EXTRAIT DE PAGE →
· · ·

Un règlement de compte plus qu'un coup d'Etat

Selon l'agence de presse Belga, c'est le colonel Eddy Kapend, originaire comme Kabila du Katanga (sud-est du Congo démocratique) qui aurait aussitôt assumé le pouvoir, avec l'accord d'un important allié : l'Angola de Eduardo Dos Santos, qui aurait ainsi voulu éviter qu'un vide politique ne s'installe à Kinshasa. Cette même agence affirme mercredi matin que Laurent Kabila n'a pas été assassiné par un de ses gardes du corps, mais par le vice-ministre de la défense, le colonel Kayembe, qui venait d'être limogé en même temps que d'autres officiers supérieurs de l'armée, à cause des récentes défaites subies par les FAC, notamment à l'est du pays, dans le Kivu. Kabila aurait d'abord demandé à son fils Joseph d'arrêter le colonel Kayembe, mais celui-ci aurait aussitôt sorti son revolver et ouvert le feu sur le président, ainsi d'ailleurs que sur son fils Joseph, qui n'a été que blessé. Hospitalisé d'urgence par hélicoptère dans l'un des rares hôpitaux équipés d'un service de réanimation, à Kinshasa, Laurent Kabila aurait succombé peu après aux blessures subies dans le « Palais de Marbre », la résidence présidentielle chère à son prédécesseur : Mobutu Sese Seko. Au même moment, une source médicale kinoise interrogée par nos soins affirmait quant à elle que Kabila n'était pas mort et avait été évacué d'urgence vers la capitale zimbabwéenne, Harare.

Toujours selon l'agence Belga, le colonel Kayembe, soutenu par une partie de l'armée congolaise, n'aurait même pas été inquiété par ses pairs. Des affrontements ont tout de même éclaté peu après entre militaires fidèles à Kabila et ceux qui ont soutenu le colonel Kayembe : des tirs ont été entendus en effet autour du Palais de Marbre. Ce qui confirmerait que ce qui s'est passé mardi après-midi à Kinshasa ressemble plus à un règlement de compte entre officiers supérieurs qu'à une véritable tentative de coup d'Etat. A l'image de ce qui s'était passé quelques heures avant la fuite précipitée de l'ancien président Mobutu.

Quelques heures après, le colonel Eddy Kapend, aide de camp et chef d'état-major particulier de Kabila, a ordonné aux chefs de l'armée de fermer toutes les frontières du pays et de « maîtriser leurs unités », dans un message retransmis plusieurs fois à la télévision. Le colonel Kapend a également déclaré, à l'adresse des différentes unités des FAC (Forces armées congolaises) : « il n'est pas question de paniquer la population et d'agiter les garnisons. J'en appelle à votre sens de la discipline et de la loyauté aux institutions de la République". Par ailleurs, un couvre-feu a été instauré mardi soir, à Kinshasa, par « le gouvernement », selon son porte-parole, Dominique Sakombi, également ministre de l'information.

· · ·

DOCUMENTS D'ÉTUDE →
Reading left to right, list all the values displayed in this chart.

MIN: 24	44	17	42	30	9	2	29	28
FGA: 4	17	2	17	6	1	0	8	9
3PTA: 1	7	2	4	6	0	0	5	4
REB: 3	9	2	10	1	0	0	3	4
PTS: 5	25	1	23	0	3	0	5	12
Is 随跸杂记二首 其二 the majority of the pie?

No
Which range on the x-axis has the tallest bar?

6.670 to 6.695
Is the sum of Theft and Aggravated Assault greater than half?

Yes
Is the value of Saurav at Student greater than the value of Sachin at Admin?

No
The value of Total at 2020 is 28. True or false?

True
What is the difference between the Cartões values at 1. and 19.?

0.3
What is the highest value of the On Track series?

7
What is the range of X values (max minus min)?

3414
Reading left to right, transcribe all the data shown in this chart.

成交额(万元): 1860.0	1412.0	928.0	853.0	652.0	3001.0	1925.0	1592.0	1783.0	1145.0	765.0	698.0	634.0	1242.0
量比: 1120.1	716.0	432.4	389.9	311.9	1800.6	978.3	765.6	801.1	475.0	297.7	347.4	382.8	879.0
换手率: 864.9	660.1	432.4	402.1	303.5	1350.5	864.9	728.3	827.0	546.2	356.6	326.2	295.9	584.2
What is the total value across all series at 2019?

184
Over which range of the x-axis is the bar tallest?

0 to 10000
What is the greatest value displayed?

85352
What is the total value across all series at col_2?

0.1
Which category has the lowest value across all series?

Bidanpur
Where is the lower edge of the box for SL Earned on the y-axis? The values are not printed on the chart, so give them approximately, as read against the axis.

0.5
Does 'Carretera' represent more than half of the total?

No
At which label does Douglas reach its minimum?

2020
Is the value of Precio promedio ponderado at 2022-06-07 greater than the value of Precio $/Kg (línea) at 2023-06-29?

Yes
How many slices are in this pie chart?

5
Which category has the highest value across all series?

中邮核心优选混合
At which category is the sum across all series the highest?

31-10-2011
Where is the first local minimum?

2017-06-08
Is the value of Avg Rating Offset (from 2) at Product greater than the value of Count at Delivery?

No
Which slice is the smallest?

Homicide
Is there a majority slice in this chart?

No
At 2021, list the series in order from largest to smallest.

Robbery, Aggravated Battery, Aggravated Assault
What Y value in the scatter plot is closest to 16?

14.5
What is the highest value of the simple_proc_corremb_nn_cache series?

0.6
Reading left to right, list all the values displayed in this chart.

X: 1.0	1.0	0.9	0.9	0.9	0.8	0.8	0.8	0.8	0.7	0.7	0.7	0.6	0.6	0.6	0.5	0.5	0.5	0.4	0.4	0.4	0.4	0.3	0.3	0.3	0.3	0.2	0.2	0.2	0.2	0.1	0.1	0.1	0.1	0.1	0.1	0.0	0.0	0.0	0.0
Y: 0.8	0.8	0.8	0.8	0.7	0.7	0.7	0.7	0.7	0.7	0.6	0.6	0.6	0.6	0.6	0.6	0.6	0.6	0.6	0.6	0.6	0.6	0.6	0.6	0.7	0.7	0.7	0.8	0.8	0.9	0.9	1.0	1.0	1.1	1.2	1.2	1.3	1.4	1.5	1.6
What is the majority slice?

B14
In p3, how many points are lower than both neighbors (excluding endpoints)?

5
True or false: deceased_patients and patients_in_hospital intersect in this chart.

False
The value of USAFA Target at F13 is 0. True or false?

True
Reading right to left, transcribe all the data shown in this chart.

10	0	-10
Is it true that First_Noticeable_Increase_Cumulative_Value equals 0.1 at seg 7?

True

· · ·

CONSIGNES →
1 – D'après l'extrait sur les événements de Kinshasa autour de Laurent Kabila, qui est le porte-parole du gouvernement, et quelle autre fonction occupe-t-il ?
2 – Prolongez le texte sur les événements de Kinshasa autour de Laurent Kabila au-delà de sa dernière phrase.

RÉPONSES →
1 – Dominique Sakombi, également ministre de l'information.

2 –
Alors que des coups de feu étaient toujours entendus dans un quartier proche de la résidence de Laurent Kabila, l'accès aux quartiers de cette partie de la ville a été bloqué en début de soirée par des barrages de l'armée. Mais, bizarrement, les véhicules diplomatiques étaient autorisés à franchir ces barrages. De son côté le porte-parole de l'ONU déclarait, en début de soirée, que des combats avaient bien été signalés mardi après-midi, qu'« il y avait des indications que quelque chose s'est produit dans la zone du palais présidentiel », mais que la situation était de nouveau calme vers 17 GMT.

En réalité, l'ONU était quasiment en état d'alerte depuis plusieurs jours, au Congo démocratique. Le commandant de la MONUC, le général Mountaga Diallo avait mis en garde dès vendredi 12 janvier contre des « menaces d'embrasement général des fronts », après deux ans et demi de guerre civile, avec la participation directe de nombreux pays limitrophes. « Depuis quelques temps nous assistons à une multiplication d'accusations et de contre accusations sur des violations du cessez-le-feu entre les parties en conflit. Il est à craindre que cela ne vienne intensifier le cycle infernal d'attaques et de contre-attaques, et que toute nouvelle offensive venant s'ajouter aux combats dans l'Equateur et au Katanga ne conduise à un embrasement généralisé des fronts ».

Deux coalitions se font face au Congo démocratique depuis 1998: le gouvernement de Kinshasa avec l'Angola, le Zimbabwe et la Namibie, et les « rebelles » de l'est et du nord aidés par le Rwanda, le Burundi et l'Ouganda qui occupent près de la moitié du pays.